Copy the listing out exactly as shown.

== == ==

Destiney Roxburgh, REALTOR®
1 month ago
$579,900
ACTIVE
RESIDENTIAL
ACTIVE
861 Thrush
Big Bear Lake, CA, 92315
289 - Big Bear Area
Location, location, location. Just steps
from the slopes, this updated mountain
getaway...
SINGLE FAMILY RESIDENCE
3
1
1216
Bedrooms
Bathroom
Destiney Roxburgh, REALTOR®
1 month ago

== == ==

> [Written reply]
Destiney Roxburgh, REALTOR®
1 month ago
$579,900
ACTIVE
RESIDENTIAL
ACTIVE
861 Thrush
Big Bear Lake, CA, 92315
289 - Big Bear Area
Location, location, location. Just steps
from the slopes, this updated mountain
getaway...
SINGLE FAMILY RESIDENCE
3
1
1216
Bedrooms
Bathroom
Destiney Roxburgh, REALTOR®
1 month ago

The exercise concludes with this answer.